Non-local validated parametrization of an agent-based model of local-scale Taenia solium transmission in North-West Peru

Abstract

The pork tapeworm, Taenia solium, is the cause of a preventable zoonotic disease, cysticercosis, affecting both pigs and humans. Continued endemic transmission of T. solium is a major contributor of epilepsy and other neurologic morbidity, and the source of important economic losses, in many rural areas of developing countries. Simulation modelling can play an important role in aiding the design and evaluation of strategies to control or even eliminate transmission of the parasite. In this paper, we present a new agent based model of local-scale T. solium transmission and a new, non-local, approach to the model calibration to fit model outputs to observed human taeniasis and pig cysticercosis prevalence simultaneously for several endemic villages. The model fully describes all relevant aspects of T. solium transmission, including the processes of pig and human infection, the spatial distribution of human and pig populations, the production of pork for human consumption, and the movement of humans and pigs in and out in several endemic villages of the northwest of Peru. Despite the high level of uncertainty associated with the empirical measurements of epidemiological data associated with T. solium, the non-local calibrated model parametrization reproduces the observed prevalences with an acceptable precision. It does so not only for the villages used to calibrate the model, but also for villages not included in the calibration process. This important finding demonstrates that the model, including its calibrated parametrization, can be successfully transferred within an endemic region. This will enable future studies to inform the design and optimization of T. solium control interventions in villages where the calibration may be prevented by the limited amount of empirical data, expanding the possible applications to a wider range of settings compared to previous models.

Fig 1. Simulated villages.

Geographical distribution of households, use of corrals and latrine ownership in the villages that were used in the development of the model. Panel a: control villages used for model calibration. Panel b: intervention villages used for model validation.

Fig 2. Pork distribution.

The pig that was slaughtered belongs to household 1. Pork portions are distributed to all household members, including those that recently ate pork. Other households are then prioritized according to their distance to household 1. Humans in these households that ate pork in the past week do not receive pork. If there are no portions left, humans from the furthest households do not receive pork either (in this case, household 4). Skin, muscle and bone portions may contain cysts while entrails never do.

Fig 3. Estimation of contamination levels (pig module).

The proglottids in the defecation site represented on the graph are typically shared between the pigs whose home range includes the site. The out-home range contamination term accounts for the occasional wandering of other pigs near the site. Disseminated eggs can be seen at the defecation site.

Fig 4. ABC posteriors distribution.

Posterior distributions of model calibration parameters for the two calibration setups: panel a: necro calibration setup (fourth ABC-SMC stage). Panel b: noNecro calibration setup (third ABC-SMC stage). Horizontal bold lines indicate the posterior distribution median, boxes cover the parameter values above the first quartile and below the third quartile and vertical lines show maximum and minimum values.
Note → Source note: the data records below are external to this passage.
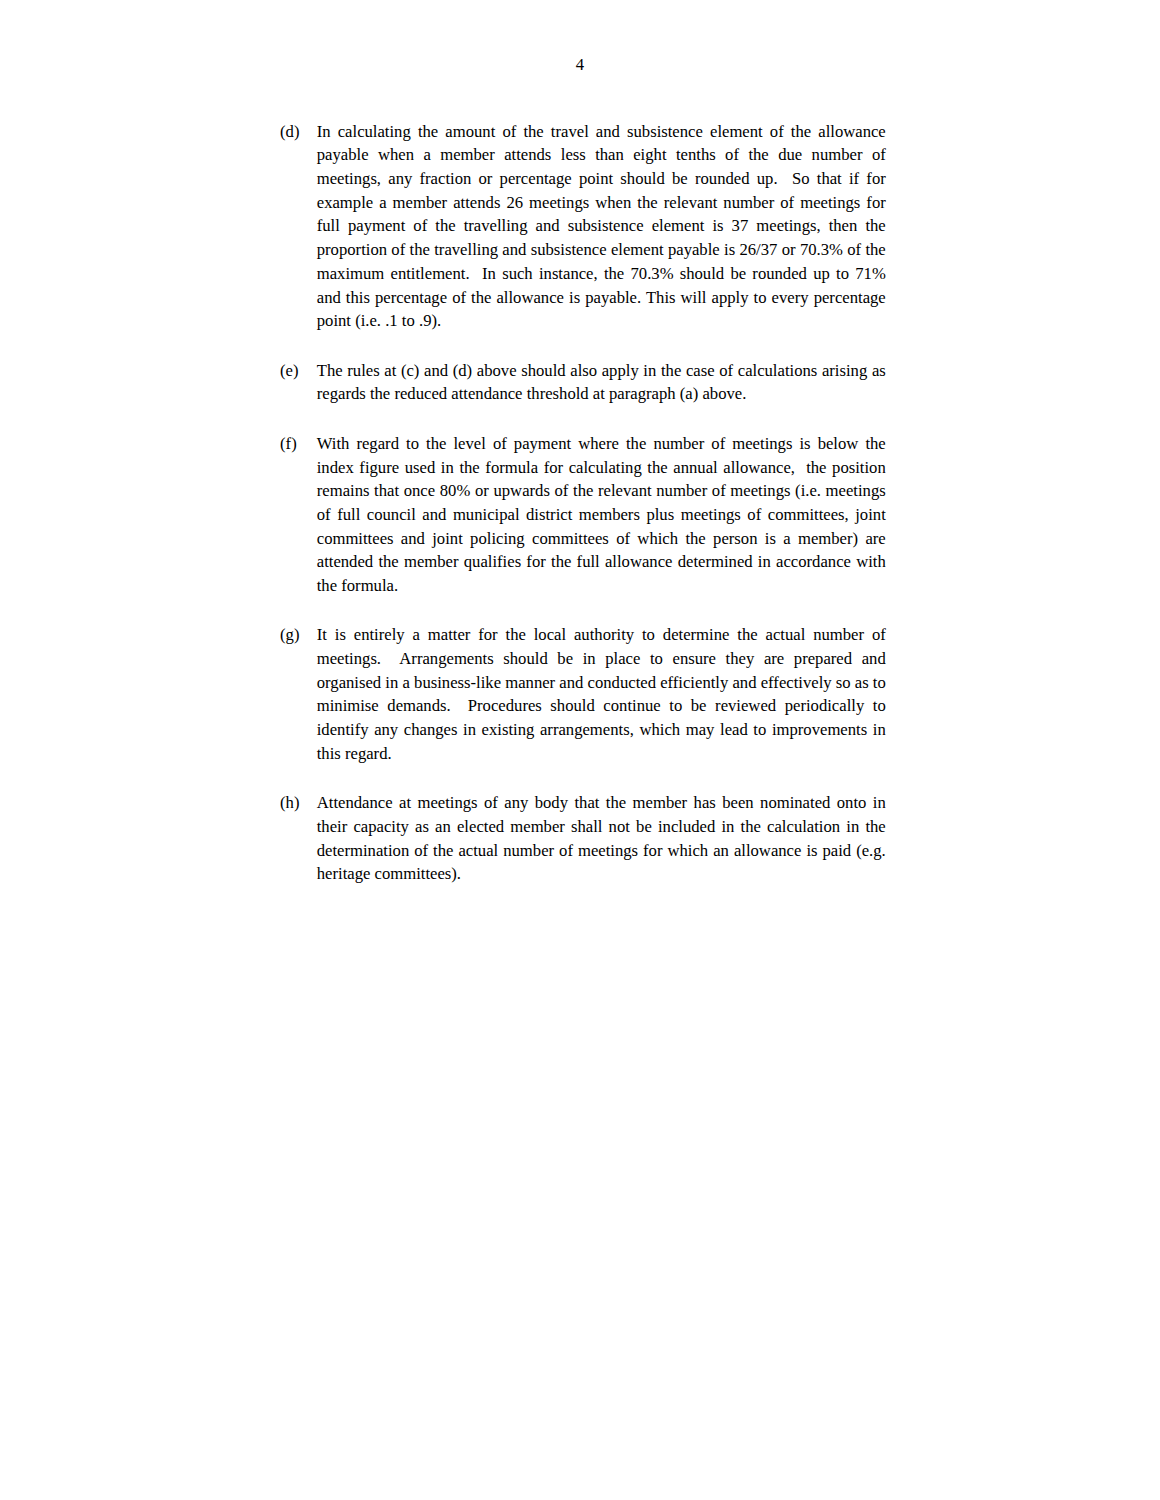4
(d) In calculating the amount of the travel and subsistence element of the allowance payable when a member attends less than eight tenths of the due number of meetings, any fraction or percentage point should be rounded up. So that if for example a member attends 26 meetings when the relevant number of meetings for full payment of the travelling and subsistence element is 37 meetings, then the proportion of the travelling and subsistence element payable is 26/37 or 70.3% of the maximum entitlement. In such instance, the 70.3% should be rounded up to 71% and this percentage of the allowance is payable. This will apply to every percentage point (i.e. .1 to .9).
(e) The rules at (c) and (d) above should also apply in the case of calculations arising as regards the reduced attendance threshold at paragraph (a) above.
(f) With regard to the level of payment where the number of meetings is below the index figure used in the formula for calculating the annual allowance, the position remains that once 80% or upwards of the relevant number of meetings (i.e. meetings of full council and municipal district members plus meetings of committees, joint committees and joint policing committees of which the person is a member) are attended the member qualifies for the full allowance determined in accordance with the formula.
(g) It is entirely a matter for the local authority to determine the actual number of meetings. Arrangements should be in place to ensure they are prepared and organised in a business-like manner and conducted efficiently and effectively so as to minimise demands. Procedures should continue to be reviewed periodically to identify any changes in existing arrangements, which may lead to improvements in this regard.
(h) Attendance at meetings of any body that the member has been nominated onto in their capacity as an elected member shall not be included in the calculation in the determination of the actual number of meetings for which an allowance is paid (e.g. heritage committees).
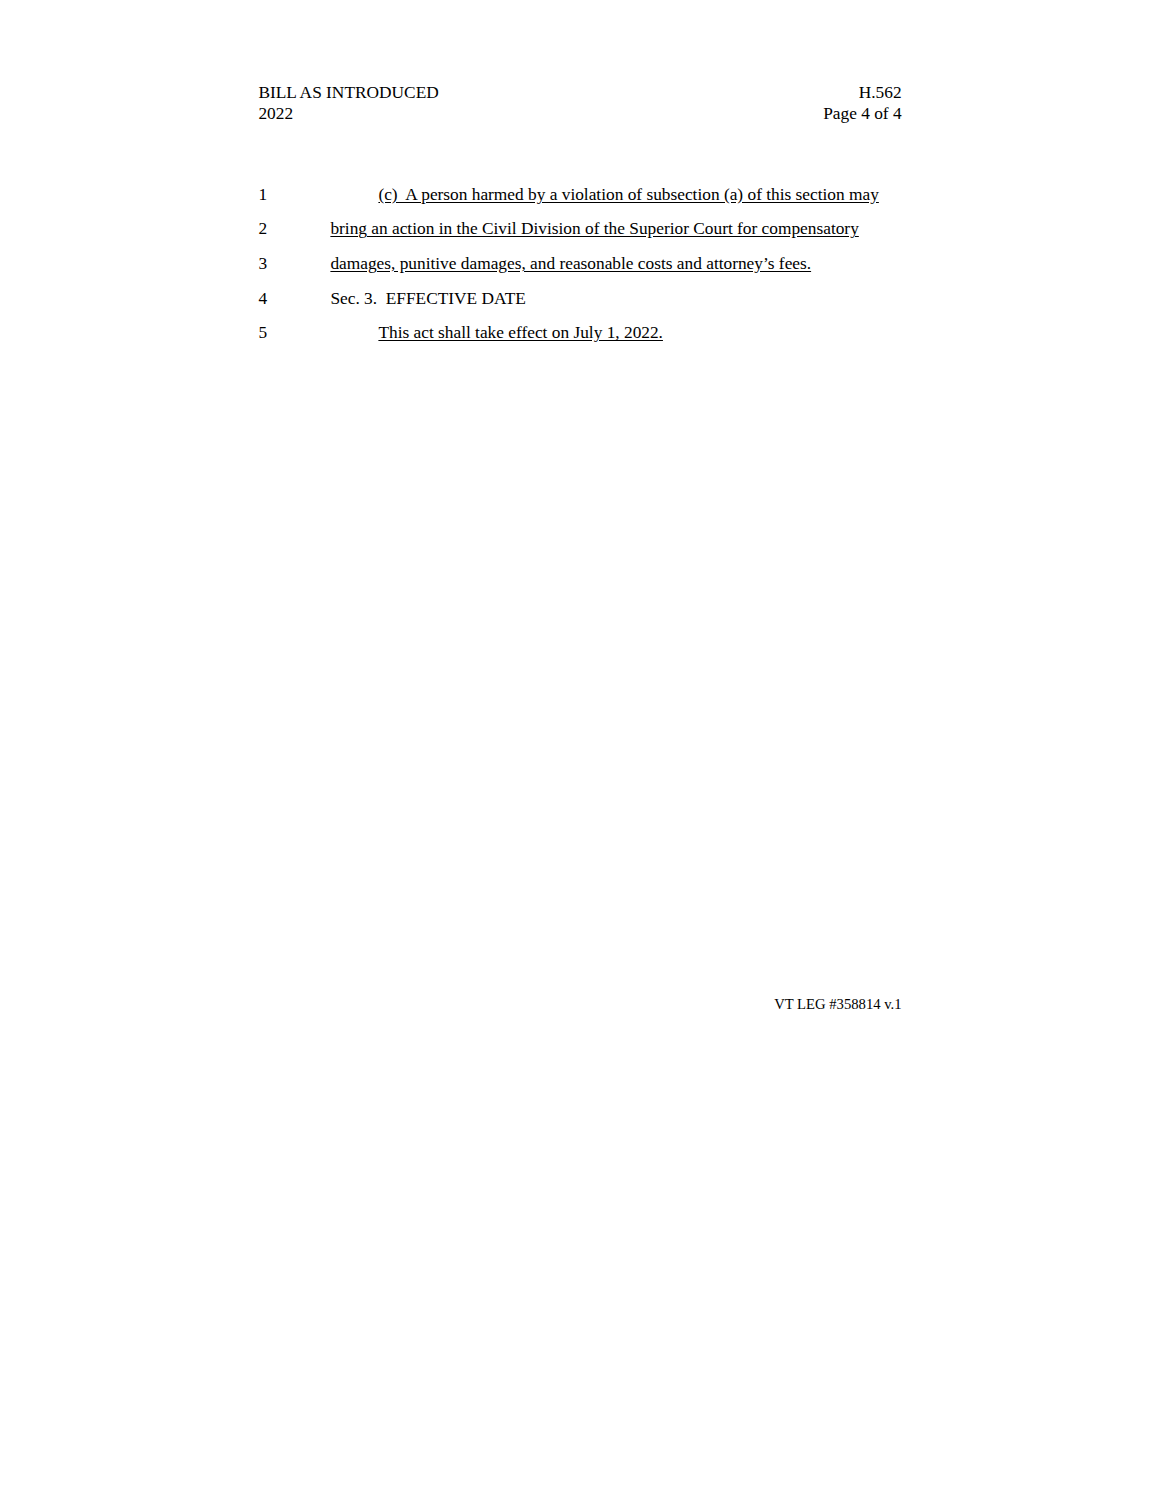BILL AS INTRODUCED
2022
H.562
Page 4 of 4
(c) A person harmed by a violation of subsection (a) of this section may
bring an action in the Civil Division of the Superior Court for compensatory
damages, punitive damages, and reasonable costs and attorney’s fees.
Sec. 3. EFFECTIVE DATE
This act shall take effect on July 1, 2022.
VT LEG #358814 v.1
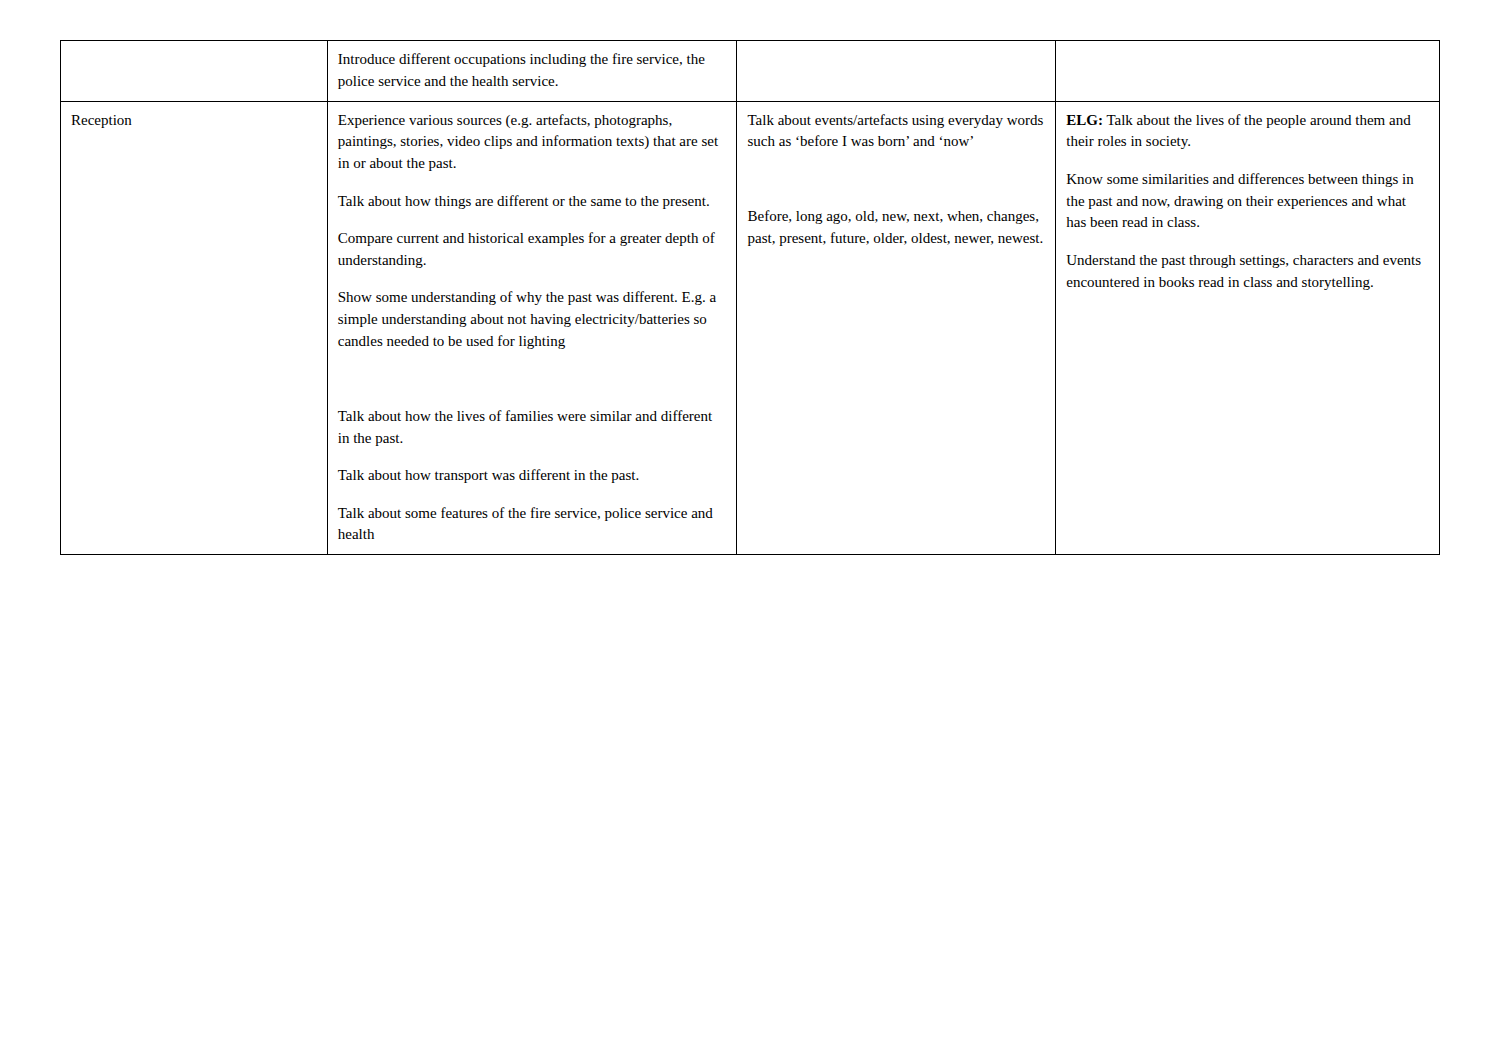| | Introduce different occupations including the fire service, the police service and the health service. | | |
| Reception | Experience various sources (e.g. artefacts, photographs, paintings, stories, video clips and information texts) that are set in or about the past. Talk about how things are different or the same to the present. Compare current and historical examples for a greater depth of understanding. Show some understanding of why the past was different. E.g. a simple understanding about not having electricity/batteries so candles needed to be used for lighting Talk about how the lives of families were similar and different in the past. Talk about how transport was different in the past. Talk about some features of the fire service, police service and health | Talk about events/artefacts using everyday words such as ‘before I was born’ and ‘now’ Before, long ago, old, new, next, when, changes, past, present, future, older, oldest, newer, newest. | ELG: Talk about the lives of the people around them and their roles in society. Know some similarities and differences between things in the past and now, drawing on their experiences and what has been read in class. Understand the past through settings, characters and events encountered in books read in class and storytelling. |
Black dots show outliers.

Fig 5. Calibration results.

Proportion of infected pigs with different cyst burdens estimated using the necro and noNecro calibration setups as compared with observed data for control group villages 515, 566 and 567. The simulated curves are the product of the average over 750 runs using the minimum ABC distance parameter sets for both the necro and noNecro setups.

Fig 6. Cross-validation noNecro setup.

Cross-validation for 100 randomly selected simulations from the noNecro calibration setup, third stage. Estimated parameter values are compared to true values for the 6 calibration parameters with the identity line plotted as reference. The correlation coefficient between estimated and true parameter values is shown for each parameter together with the corresponding p value.

Fig 7. Cross-validation, simplified setup.

Cross-validation for 100 randomly selected simulations from the simplified calibration setup, third stage. Estimated parameter values are compared to true values for the 3 calibration parameters with the identity line plotted as a reference. The correlation coefficient between estimated and true parameter values is shown for each parameter together with the corresponding p value.